I won’t even address the blatant racists/religionophobes who claim Muslims/Arabs are the source of all evil, because I don’t talk with those people and they aren’t worth the kilobytes. I’m talking about microaggressions. I’m talking about absolute silence and the feeling of speaking to walls. Unless Whites end up being the ones in the crosshairs. (An officer was also killed at Charlie Hebdo, but—let’s be real—most of those outside of the Muslim/Arab community are not paying much attention to Ahmed.) (And then there were the four Jewish hostages killed—targets only because of their freedom. I unfortunately can’t say that I heard much noise made about them, either. Is there something about exercising one’s rights passively, instead of aggressively, that’s less newsworthy? Is it the same turning wheel that blocks out Ahmed? My gut tells me it’s both of these things.)

Suddenly the cartoonist’s ideal is under attack and our free speech is thwarted—except it always has been, in plain sight. Just read the top BBC News stories every morning. There’s no shortage of misery. We never talk about those lives since they aren’t “here,” even though to the American psyche (and I can only speak of the American psyche), France is a part of “here,” while half of the world is not. The problem is that we’re all connected, whether we like it or not. We inhabit the same universe. I just read about Boko Haram terrorizing Nigeria. These are people who are slaughtered—who are fleeing in droves—because they are moderates being overtaken by radicals. How do we care so much about some types of terror, but not others?

I’m going to talk about myself, because I want to explain that sick feeling I’ve had in the pit of my stomach for the past few days.

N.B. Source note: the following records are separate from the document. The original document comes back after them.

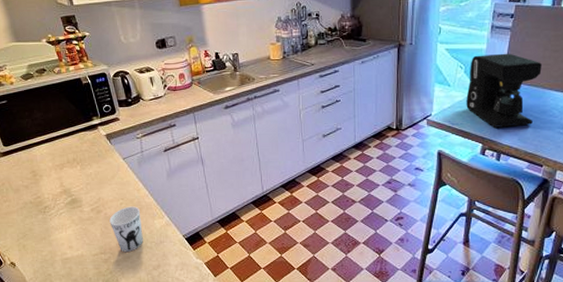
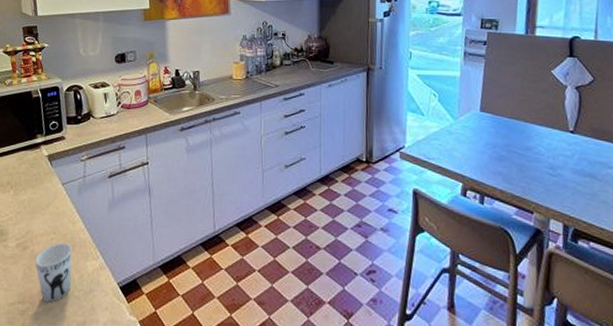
coffee maker: present [466,53,542,128] -> none [442,82,521,165]

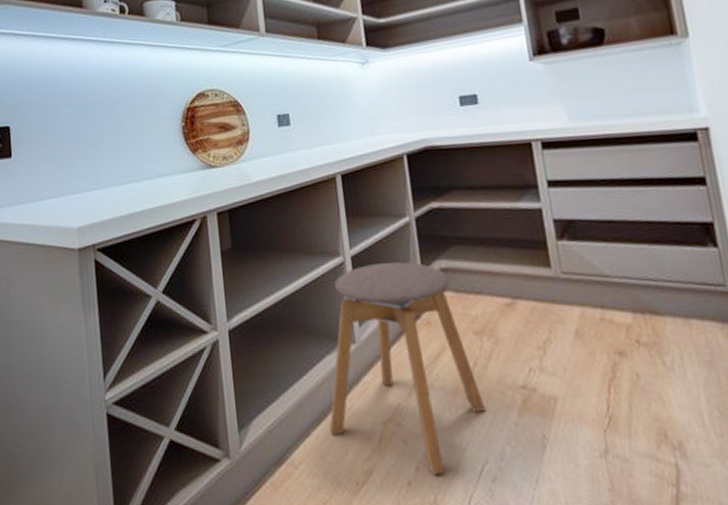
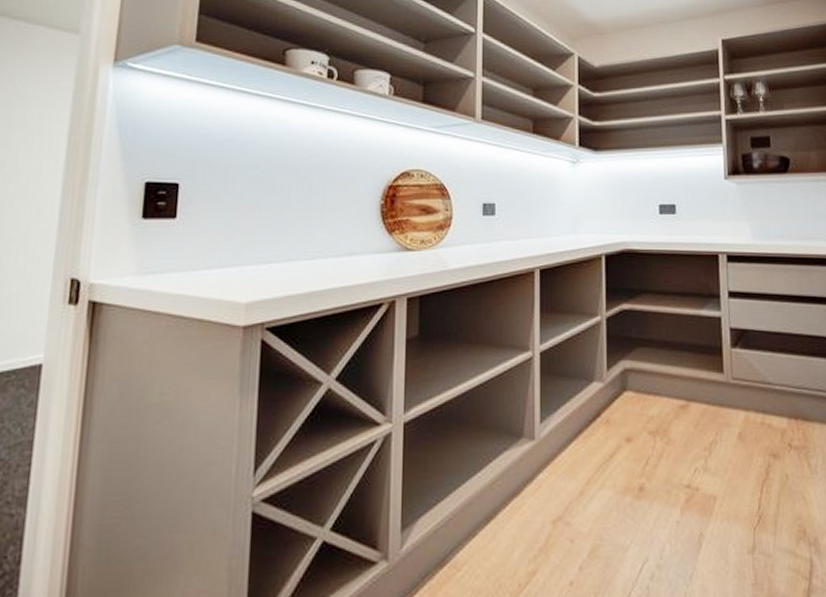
stool: present [329,262,486,475] -> none [498,360,652,574]

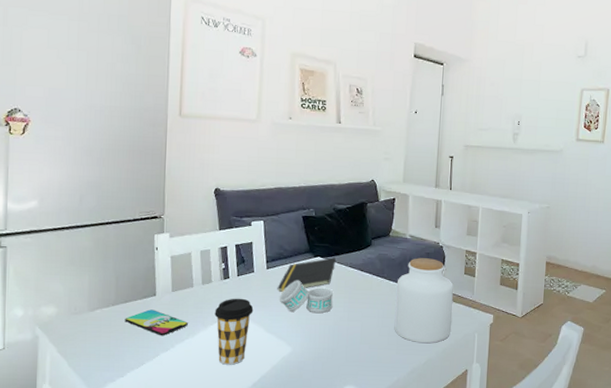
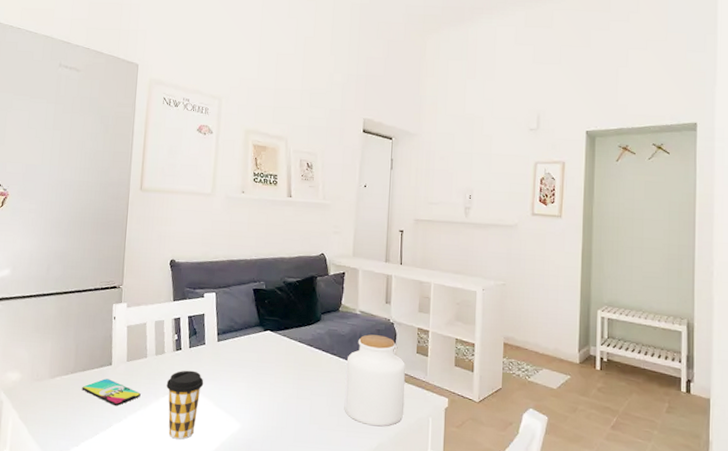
notepad: present [277,257,336,292] -> none [227,331,285,365]
napkin ring: present [279,280,333,314] -> none [228,354,282,390]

I call The Hookah Girl my “heartbreak book.” The comic is about Palestinians being human. No publisher would touch it, though one had the grace to tell me they feared being firebombed (they didn’t specify by whom—hipsters wanting their money back?). A Jewish man who told me I should be ashamed of myself for the comic brought me to tears on the Javits Center floor. I co-created a comic strip that was actually picked up by a certain syndication company. The comic was also about Arabs being human. The marketing team didn’t sell the strip to a single paper. Did they try? No idea. I just know that I learned a lot about the media from that experience. I wrote a scholarly paper about women in Middle-Eastern comics that highlighted the portrayal of women in these comics as well as the flesh-and-blood female cartoonists who are actually creating them. Palestinian society and politics are something I keep a close eye on because, well, I’m half Palestinian, I’m sort of interested in that kind of thing. I talk about it. I’ve had people take me aside and tell me I’m doing something positive but they themselves could never “publicly” say such things. I’ve lost friends because of it, too. I had to jump through some extra-special hoops to get my passport and one time the FBI came into our apartment while we weren’t there to search it (I hope they enjoyed the pile of dirty dishes in our sink).

This has been the loneliest, most Sisyphean road. And I’m tired. I’m really tired.

I understand the need to do something constructive with the outrage. I would never take that from anyone. But take this opportunity to remember that the world is in a fight against radicalism and all its members need solidarity. Think of the activists who are still alive—you don’t have to be dead to be a hero.

Je ne suis pas Charlie; je suis tout le monde.